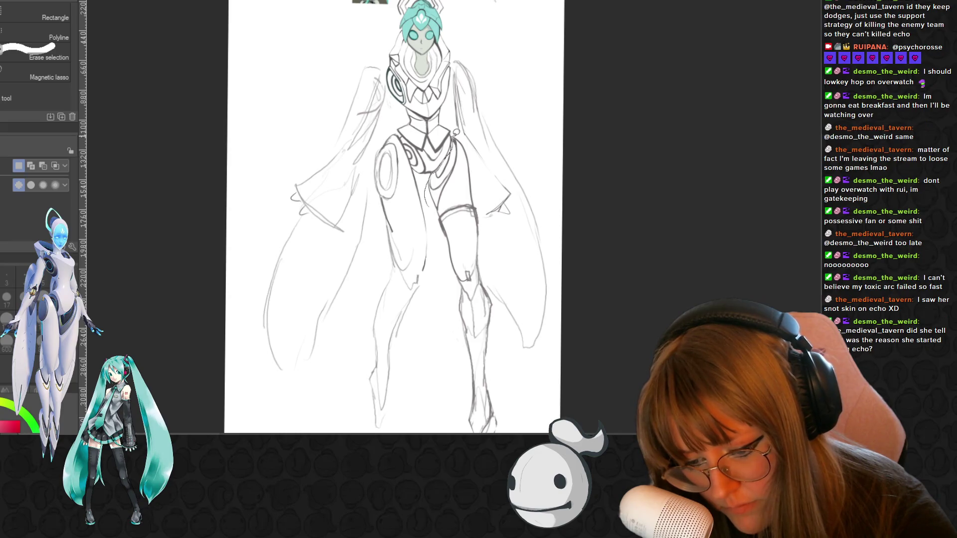
drag(455, 132, 452, 142)
key(b)
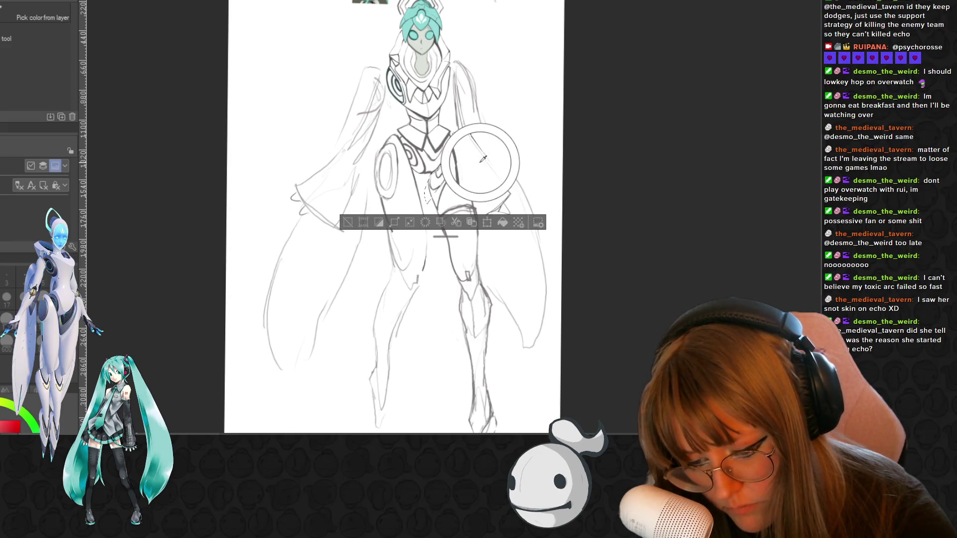
key(ctrl+t)
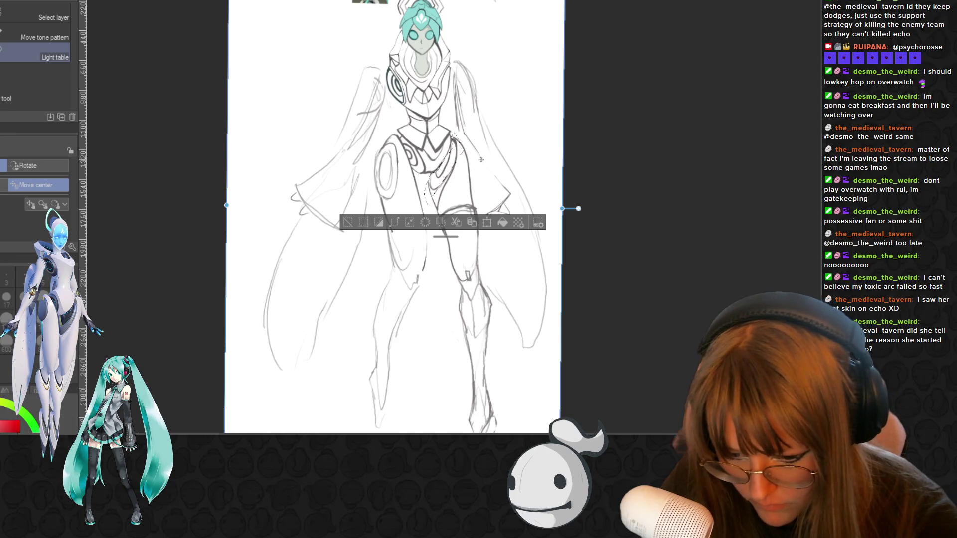
key(Return)
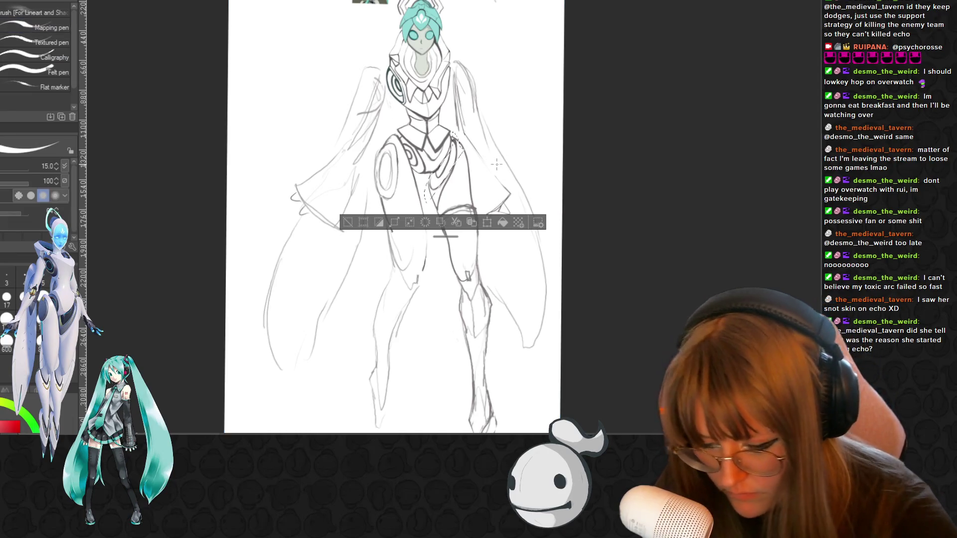
key(m)
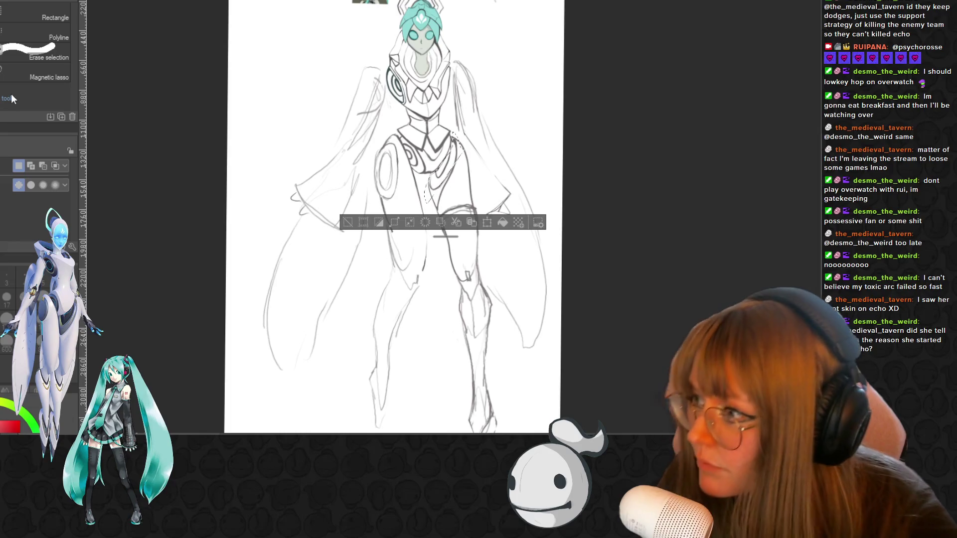
key(ctrl+d)
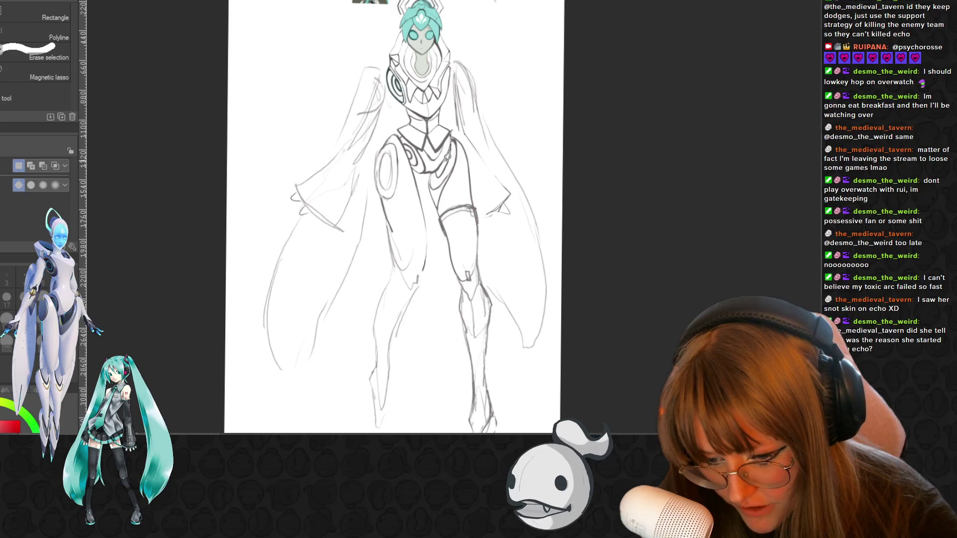
Lasso the whole right leg and start transforming it
mouse_move(434, 230)
mouse_down()
mouse_move(449, 348)
mouse_move(487, 118)
mouse_move(452, 35)
mouse_up()
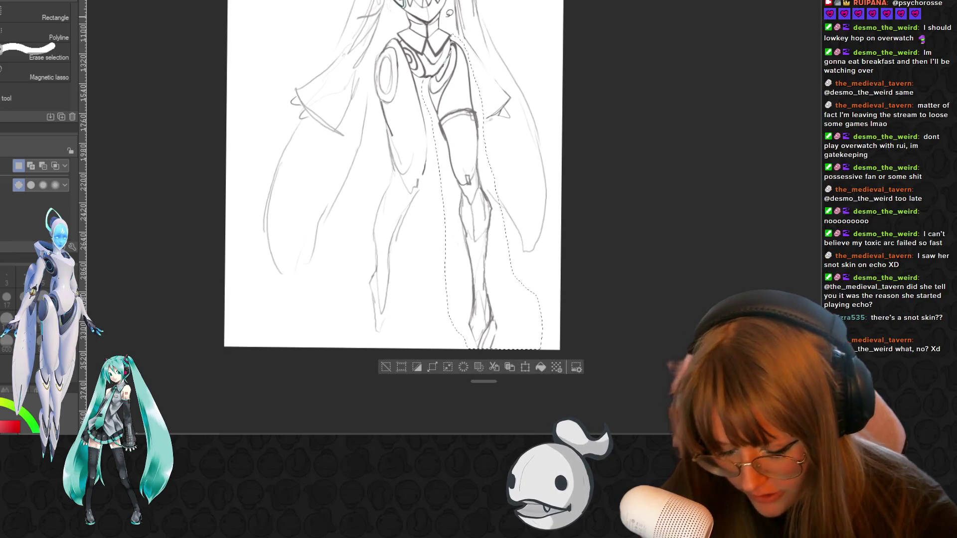
scroll(471, 195, up, 2)
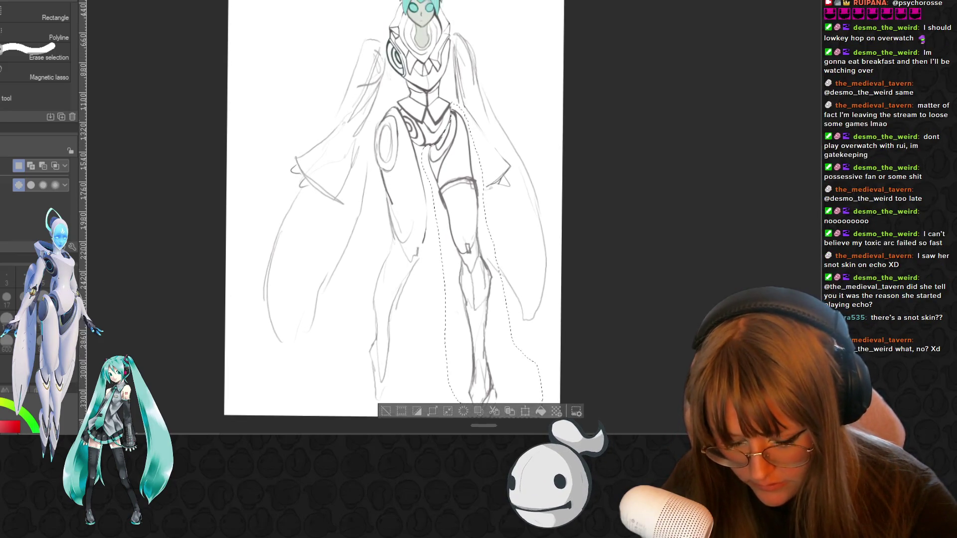
key(ctrl+t)
Shift the right leg slightly right and tilt it counterclockwise, then confirm the transform
drag(471, 196, 479, 186)
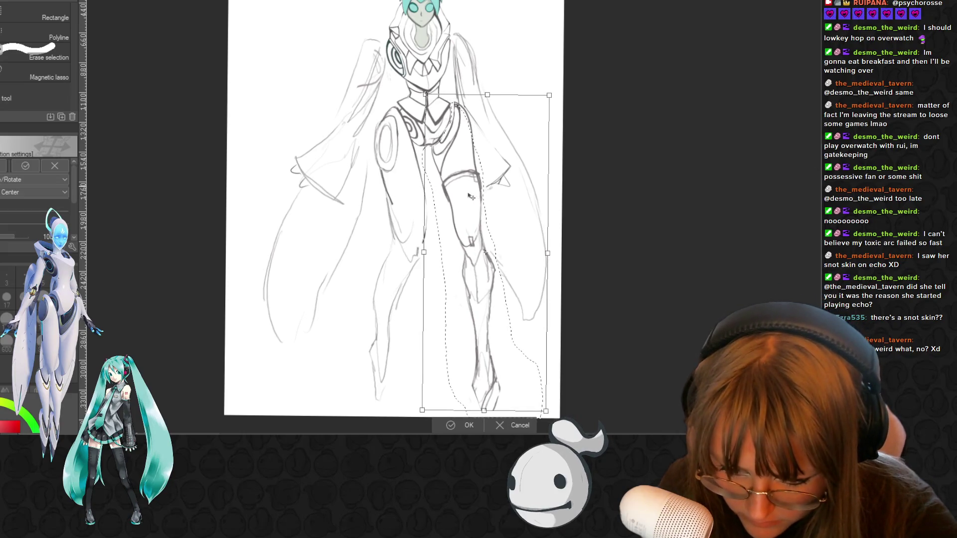
drag(575, 103, 577, 89)
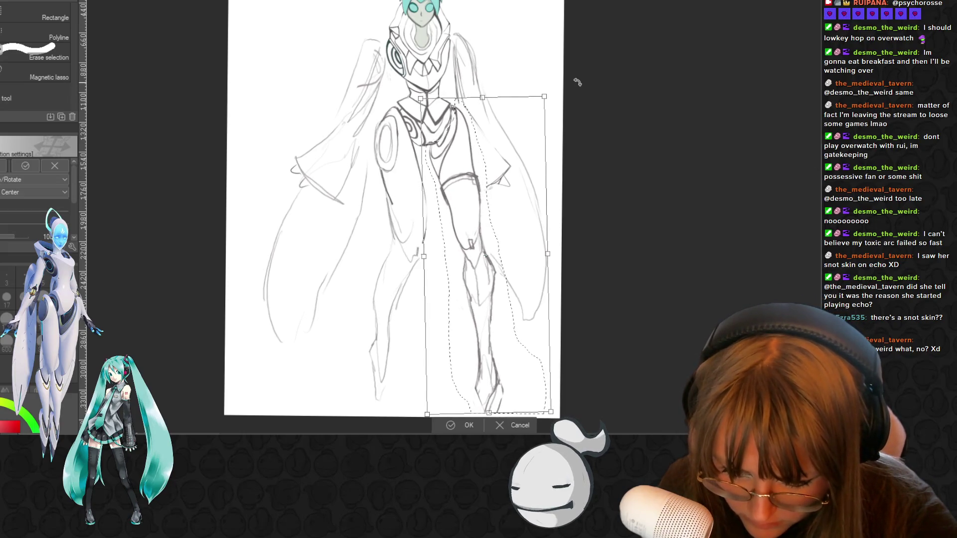
drag(472, 176, 476, 178)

PROBLEM DETAILS: The data needs to be reproduced exactly, please, apart from its pictures.

EXERCISE SOLUTION:
drag(455, 132, 452, 142)
key(b)
key(ctrl+t)
key(Return)
key(m)
key(ctrl+d)
Lasso the whole right leg and start transforming it
mouse_move(434, 230)
mouse_down()
mouse_move(449, 348)
mouse_move(487, 118)
mouse_move(452, 35)
mouse_up()
scroll(471, 195, up, 2)
key(ctrl+t)
Shift the right leg slightly right and tilt it counterclockwise, then confirm the transform
drag(471, 196, 479, 186)
drag(575, 103, 577, 89)
drag(472, 176, 476, 178)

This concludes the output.